**** DATASET EXCERPT
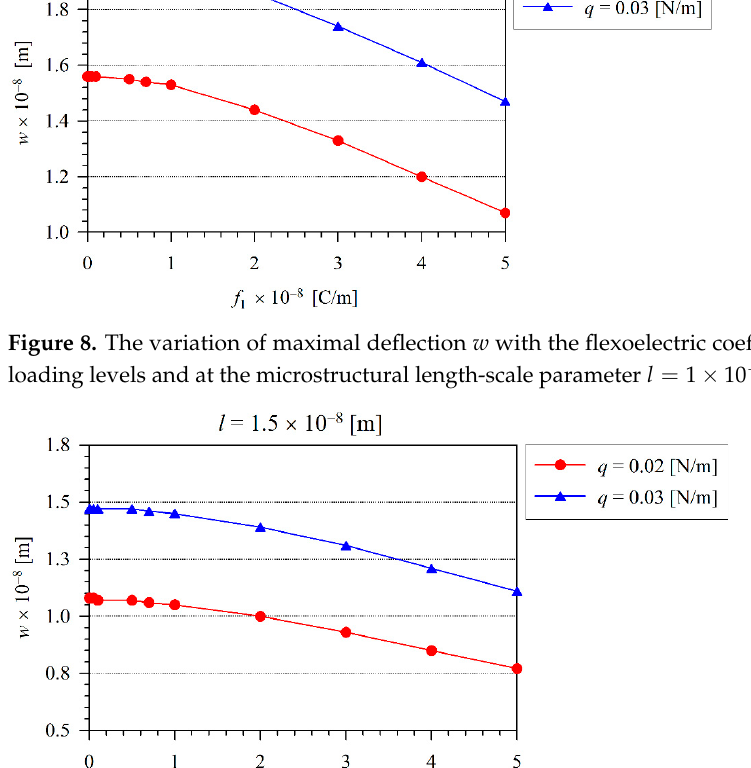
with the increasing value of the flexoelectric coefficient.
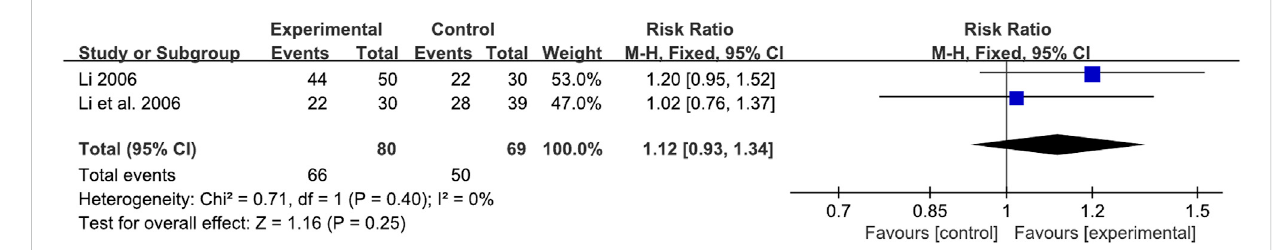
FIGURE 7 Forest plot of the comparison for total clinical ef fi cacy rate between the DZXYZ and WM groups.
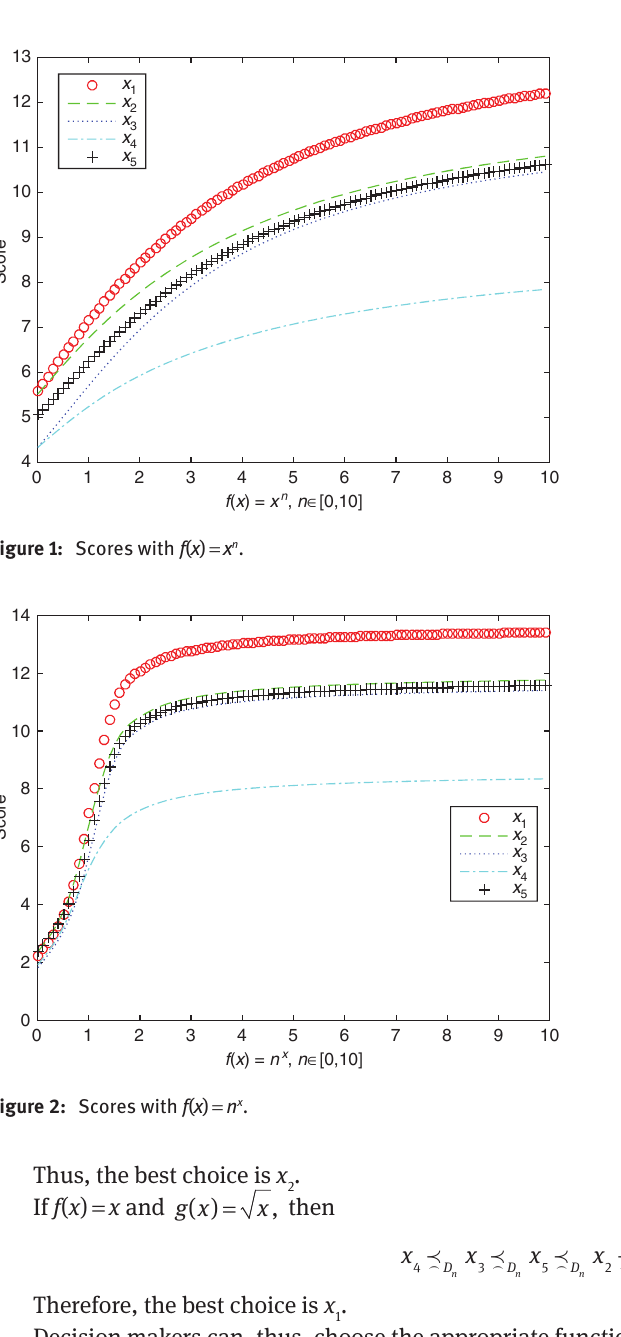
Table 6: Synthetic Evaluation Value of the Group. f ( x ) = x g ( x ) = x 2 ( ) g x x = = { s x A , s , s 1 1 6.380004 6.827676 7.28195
********
The listing must be returned in full and exactly, apart from its pictures.

**SOLUTION**.
with the increasing value of the flexoelectric coefficient.
FIGURE 7 Forest plot of the comparison for total clinical ef fi cacy rate between the DZXYZ and WM groups.
Table 6: Synthetic Evaluation Value of the Group. f ( x ) = x g ( x ) = x 2 ( ) g x x = = { s x A , s , s 1 1 6.380004 6.827676 7.28195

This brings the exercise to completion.